Propofol protects human keratinocytes from oxidative stress via autophagy expression

BACKGROUND: The skin consists of tightly connected keratinocytes, and prevents extensive water loss while simultaneously protecting against the entry of microbial pathogens. Excessive cellular levels of reactive oxygen species can induce cell apoptosis and also damage skin integrity. Propofol (2,6-diisopropylphenol) has antioxidant properties. In this study, we investigated how propofol influences intracellular autophagy and apoptotic cell death induced by oxidative stress in human keratinocytes.
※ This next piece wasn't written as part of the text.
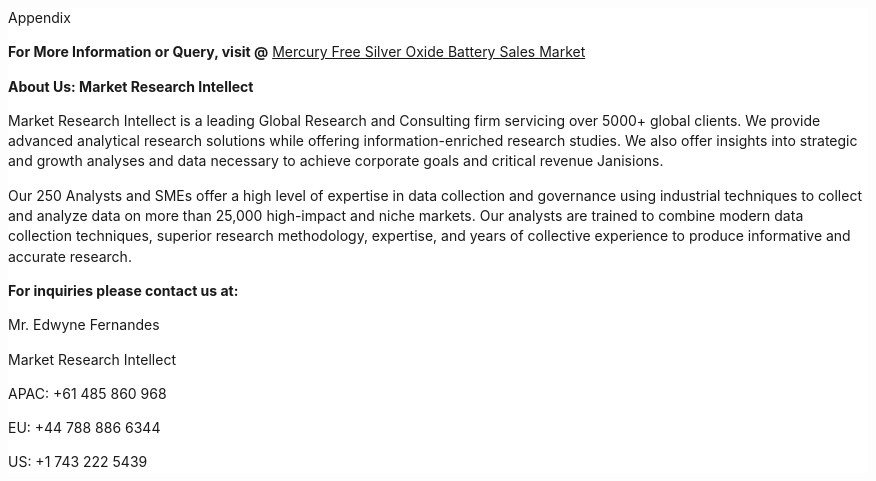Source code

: Appendix</span></em></p><p><span class="font-[700]"><strong>For More Information or Query, visit&nbsp;@</strong>&nbsp;</span><span class="font-[700]"><a href="https://www.marketresearchintellect.com/product/mercury-free-silver-oxide-battery-sales-market-size-and-forecast/?utm_source=Linkedin&utm_medium=846" target="_blank" data-tracking-control-name="article-ssr-frontend-pulse_little-text-block" data-tracking-will-navigate="" data-test-link="">Mercury Free Silver Oxide Battery Sales Market</a></span></p><p><strong><span class="font-[700]">About Us: Market Research Intellect</span></strong></p><p><span class="">Market Research Intellect is a leading Global Research and Consulting firm servicing over 5000+ global clients. We provide advanced analytical research solutions while offering information-enriched research studies.&nbsp;</span>We also offer insights into strategic and growth analyses and data necessary to achieve corporate goals and critical revenue Janisions.</p><p><span class="">Our 250 Analysts and SMEs offer a high level of expertise in data collection and governance using industrial techniques to collect and analyze data on more than 25,000 high-impact and niche markets. Our analysts are trained to combine modern data collection techniques, superior research methodology, expertise, and years of collective experience to produce informative and accurate research.</span></p><p><strong>For inquiries please contact us at:</strong></p><p>Mr. Edwyne Fernandes</p><p>Market Research Intellect</p><p>APAC: +61 485 860 968</p><p>EU: +44 788 886 6344</p><p>US: +1 743 222 5439</p>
METHOD: The following groups were used for experimentation: control, cells were incubated under normoxia (5% CO(2), 21% O(2), and 74% N(2)) without propofol; hydrogen peroxide (H(2)O(2)), cells were exposed to H(2)O(2) (300 µM) for 2 h; propofol preconditioning (PPC)/H(2)O(2), cells pretreated with propofol (100 µM) for 2 h were exposed to H(2)O(2); and 3-methyladenine (3-MA)/PPC/H(2)O(2), cells pretreated with 3-MA (1 mM) for 1 h and propofol were exposed to H(2)O(2). Cell viability, apoptosis, and migration capability were evaluated. Relation to autophagy was detected by western blot analysis. RESULTS: Cell viability decreased significantly in the H(2)O(2) group compared to that in the control group and was improved by propofol preconditioning. Propofol preconditioning effectively decreased H(2)O(2)-induced cell apoptosis and increased cell migration. However, pretreatment with 3-MA inhibited the protective effect of propofol on cell apoptosis. Autophagy was activated in the PPC/H(2)O(2) group compared to that in the H(2)O(2) group as demonstrated by western blot analysis and autophagosome staining. CONCLUSION: The results suggest that propofol preconditioning induces an endogenous cellular protective effect in human keratinocytes against oxidative stress through the activation of signaling pathways related to autophagy.